明治安田生命の不払いマニュアルによる富の蓄積

明治安田「不払いマニュアル」入手のドタバタ(fresheye)
「契約者が保険加入前に自分の健康状態や病歴を正確に申告しない『告知義務違反』が原因で保険金が不払いになり、顧客からクレームが来た時には、『告知義務は重要事項、正確に告知すべきことになっている』と、あくまでも突っぱねろと想定問答が書かれている。親切に法的にもそれで押し通せるという『解説』も付いていて、40ページにも及ぶ“大作”です(マニュアルを入手した大手生保関係者)」

SAP一般条項の16条をご覧下さい。

自家用自動車総合保険普通保険約款

第16条(対人事故通知の特則)

「賠償責任条項第1条(当会社の支払責任-対人賠償)第1項に規定する対人事故の場合において、当会社が保険契約者または被保険者から第14条第3号(事故内容の通知)の規定に定める通知を受けることなく、事故の発生の翌日から起算して60日を経過したときは、当会社は、その事故による損害に対しては、保険金を支払いません(以下略)」

SAPとは自家用自動車総合保険普通保険のことで、それは対人、対物、無保険車、自損、搭乗者、車両の六つの保険をセットにした代表的な自動車の損害保険です。

SAP一般条項とはその保険に常にくっついてくる約款の中にある章であり、その16条には「保険会社が事故内容の通知通知を受けずに、事故発生の日から60日を経過したらお金を支払いません」と書いてあります。

これを俗に60日条項と呼びます。

昭和62年の小法廷において、最高裁は60日条項を盾にとって保険金の支払いを拒否した保険会社に対し「60日条項も絶対ではない」と判じて、経済社会の恐るべき強者である保険会社達を驚愕させました。

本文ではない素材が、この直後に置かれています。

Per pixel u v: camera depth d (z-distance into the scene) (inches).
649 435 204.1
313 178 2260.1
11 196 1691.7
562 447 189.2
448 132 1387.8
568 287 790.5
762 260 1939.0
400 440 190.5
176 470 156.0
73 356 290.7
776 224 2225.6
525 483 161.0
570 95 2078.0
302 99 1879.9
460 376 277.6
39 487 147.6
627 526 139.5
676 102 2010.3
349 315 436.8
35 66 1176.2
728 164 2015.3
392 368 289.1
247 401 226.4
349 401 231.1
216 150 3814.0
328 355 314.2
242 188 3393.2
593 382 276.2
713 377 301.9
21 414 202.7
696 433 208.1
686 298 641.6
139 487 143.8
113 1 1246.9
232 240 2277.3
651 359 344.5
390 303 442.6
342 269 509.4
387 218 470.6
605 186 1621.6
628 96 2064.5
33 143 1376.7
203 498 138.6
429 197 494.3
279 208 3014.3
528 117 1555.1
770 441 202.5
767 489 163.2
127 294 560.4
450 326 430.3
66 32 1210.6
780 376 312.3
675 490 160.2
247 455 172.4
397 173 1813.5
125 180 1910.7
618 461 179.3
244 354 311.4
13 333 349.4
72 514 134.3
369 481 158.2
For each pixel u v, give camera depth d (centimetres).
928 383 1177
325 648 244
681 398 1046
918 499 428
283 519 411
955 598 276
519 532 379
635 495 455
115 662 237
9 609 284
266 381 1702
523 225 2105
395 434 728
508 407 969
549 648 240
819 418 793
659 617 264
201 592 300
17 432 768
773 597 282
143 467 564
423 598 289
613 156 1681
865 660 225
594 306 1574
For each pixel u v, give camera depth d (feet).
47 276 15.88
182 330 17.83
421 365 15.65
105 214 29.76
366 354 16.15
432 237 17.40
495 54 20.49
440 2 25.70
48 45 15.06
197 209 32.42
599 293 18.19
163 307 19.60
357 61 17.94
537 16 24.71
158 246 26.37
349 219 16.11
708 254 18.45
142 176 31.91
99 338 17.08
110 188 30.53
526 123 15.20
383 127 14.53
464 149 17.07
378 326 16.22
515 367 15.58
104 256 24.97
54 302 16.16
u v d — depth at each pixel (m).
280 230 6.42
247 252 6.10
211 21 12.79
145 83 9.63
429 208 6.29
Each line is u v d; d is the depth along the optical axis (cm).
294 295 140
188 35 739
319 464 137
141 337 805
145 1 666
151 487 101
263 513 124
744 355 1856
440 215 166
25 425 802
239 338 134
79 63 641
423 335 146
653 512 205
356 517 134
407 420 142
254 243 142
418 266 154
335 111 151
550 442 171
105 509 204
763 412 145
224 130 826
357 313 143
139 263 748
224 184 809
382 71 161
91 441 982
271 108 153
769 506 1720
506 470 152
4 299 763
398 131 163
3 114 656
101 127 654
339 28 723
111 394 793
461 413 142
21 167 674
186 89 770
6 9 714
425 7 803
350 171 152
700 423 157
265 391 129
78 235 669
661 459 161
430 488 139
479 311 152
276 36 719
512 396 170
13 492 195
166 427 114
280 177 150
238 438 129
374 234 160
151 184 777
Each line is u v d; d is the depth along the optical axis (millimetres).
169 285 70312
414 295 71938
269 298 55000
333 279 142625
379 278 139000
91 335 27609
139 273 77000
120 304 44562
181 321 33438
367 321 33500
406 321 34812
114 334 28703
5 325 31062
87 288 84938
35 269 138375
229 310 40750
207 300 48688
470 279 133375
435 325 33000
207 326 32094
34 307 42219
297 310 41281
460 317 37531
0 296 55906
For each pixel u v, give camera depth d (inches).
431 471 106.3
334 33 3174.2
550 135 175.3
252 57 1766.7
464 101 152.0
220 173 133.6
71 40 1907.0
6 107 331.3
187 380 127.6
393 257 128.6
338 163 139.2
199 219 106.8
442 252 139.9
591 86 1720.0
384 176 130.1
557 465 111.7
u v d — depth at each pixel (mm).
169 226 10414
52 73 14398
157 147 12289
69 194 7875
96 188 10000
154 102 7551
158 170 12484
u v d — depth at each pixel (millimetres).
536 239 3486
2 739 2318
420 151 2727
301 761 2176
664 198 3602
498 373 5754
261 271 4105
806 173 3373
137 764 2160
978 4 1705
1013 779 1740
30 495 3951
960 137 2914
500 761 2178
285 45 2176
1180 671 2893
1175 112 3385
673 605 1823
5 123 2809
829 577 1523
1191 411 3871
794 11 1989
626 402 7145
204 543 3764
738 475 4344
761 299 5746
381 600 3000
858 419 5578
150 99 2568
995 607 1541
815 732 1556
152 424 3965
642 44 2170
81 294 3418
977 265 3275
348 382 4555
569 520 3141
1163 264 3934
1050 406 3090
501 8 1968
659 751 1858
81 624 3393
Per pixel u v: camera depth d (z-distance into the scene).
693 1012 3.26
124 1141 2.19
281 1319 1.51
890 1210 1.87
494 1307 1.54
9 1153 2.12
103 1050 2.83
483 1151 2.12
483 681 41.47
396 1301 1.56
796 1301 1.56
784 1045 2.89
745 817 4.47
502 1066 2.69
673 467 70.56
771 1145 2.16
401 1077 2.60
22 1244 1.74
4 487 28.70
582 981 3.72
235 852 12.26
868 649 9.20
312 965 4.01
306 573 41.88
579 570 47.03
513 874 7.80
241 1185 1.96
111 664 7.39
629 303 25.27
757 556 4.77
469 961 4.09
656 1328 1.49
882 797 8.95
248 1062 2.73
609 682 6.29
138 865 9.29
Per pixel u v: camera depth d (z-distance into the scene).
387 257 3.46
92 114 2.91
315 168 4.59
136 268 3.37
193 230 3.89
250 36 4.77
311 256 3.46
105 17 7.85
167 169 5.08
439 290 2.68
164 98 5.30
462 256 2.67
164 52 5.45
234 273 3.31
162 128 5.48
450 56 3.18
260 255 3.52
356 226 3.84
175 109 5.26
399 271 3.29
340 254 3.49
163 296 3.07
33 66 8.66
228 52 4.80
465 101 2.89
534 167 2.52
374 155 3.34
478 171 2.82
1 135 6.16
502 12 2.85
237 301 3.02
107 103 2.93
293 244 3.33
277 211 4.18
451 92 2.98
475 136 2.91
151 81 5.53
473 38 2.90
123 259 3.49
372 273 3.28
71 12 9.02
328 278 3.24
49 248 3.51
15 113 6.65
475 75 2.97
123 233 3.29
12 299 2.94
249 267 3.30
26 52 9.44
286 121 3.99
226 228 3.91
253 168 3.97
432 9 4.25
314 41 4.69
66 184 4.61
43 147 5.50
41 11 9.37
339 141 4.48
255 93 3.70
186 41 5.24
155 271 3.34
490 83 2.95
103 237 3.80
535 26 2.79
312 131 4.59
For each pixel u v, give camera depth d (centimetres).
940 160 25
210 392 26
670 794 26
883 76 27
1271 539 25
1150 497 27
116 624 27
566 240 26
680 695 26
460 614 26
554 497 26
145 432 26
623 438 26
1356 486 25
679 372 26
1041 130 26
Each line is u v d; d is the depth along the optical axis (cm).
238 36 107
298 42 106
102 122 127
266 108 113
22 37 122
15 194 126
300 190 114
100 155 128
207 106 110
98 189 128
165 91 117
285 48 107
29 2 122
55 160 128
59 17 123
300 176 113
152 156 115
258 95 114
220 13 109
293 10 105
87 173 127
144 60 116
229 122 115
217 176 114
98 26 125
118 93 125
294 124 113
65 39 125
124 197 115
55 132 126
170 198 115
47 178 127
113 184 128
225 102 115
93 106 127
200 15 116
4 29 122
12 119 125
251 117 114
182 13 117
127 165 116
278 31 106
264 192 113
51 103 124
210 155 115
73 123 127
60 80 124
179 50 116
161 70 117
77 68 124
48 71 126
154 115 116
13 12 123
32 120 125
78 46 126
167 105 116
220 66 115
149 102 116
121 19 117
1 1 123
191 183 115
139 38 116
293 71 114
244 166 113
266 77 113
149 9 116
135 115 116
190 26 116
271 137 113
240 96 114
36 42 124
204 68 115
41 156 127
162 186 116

その判例では60日条項の違反、つまり通知の遅れを二種類に分け、信義則上許されない目的の場合は確かに支払う必要はないが、そういう目的がない場合にまで「約款にあるから支払い額ゼロ円などとは許されない」としたのです(要約)。

学説だけでなく判例上も、保険約款の事故通知義務に関する条項は制限的に解釈すべき、つまりそれを絶対視などしてはならないことが一般理論化しています。

通知が遅れたら、自動車共済組合がそれによって受けた損害分だけを相殺すればいいだけの話なのです。

形式にすぎる保険会社の約款を、最高裁が堂々とねじ曲げたものとして、本判例(昭和62年2月20日)は非常に注目されています。

(以上参照:損害保険判例百選 有斐閣

私たちは万が一の時のことを考えると保険ナシではとても生活を送ることもできず、自動車のハンドルを握ることもできません。

そのため保険会社が約款を用意すれば、そういうものかと良く読みもせず印鑑を押し、いざ事が起これば不払いマニュアルによって「約款に書いてありましたから」と怒られ、そういうものかと口を閉じてしまいがちです。

しかし大切なのは、あなたや私は保険会社と「万が一」の起こる確率をめぐって博打を張っているのだという行為の本質に意識的になることです。

なぜなら「万が一」の目が出たとき、読めるはずのない細かい文字の約款を持ち出して、ルーレットのディーラーが常に払い戻しを渋るなら、それはもはや賭博でさえなく、ただの搾取でしかないからです。

そしてそれが保険会社と加入者の賭博でさえなくなっていることを実証するように、保険という商品群は、不払いマニュアルに補強されて今日も保険会社の本社ビルをどんどん巨大なものにしていっている恐れがあります。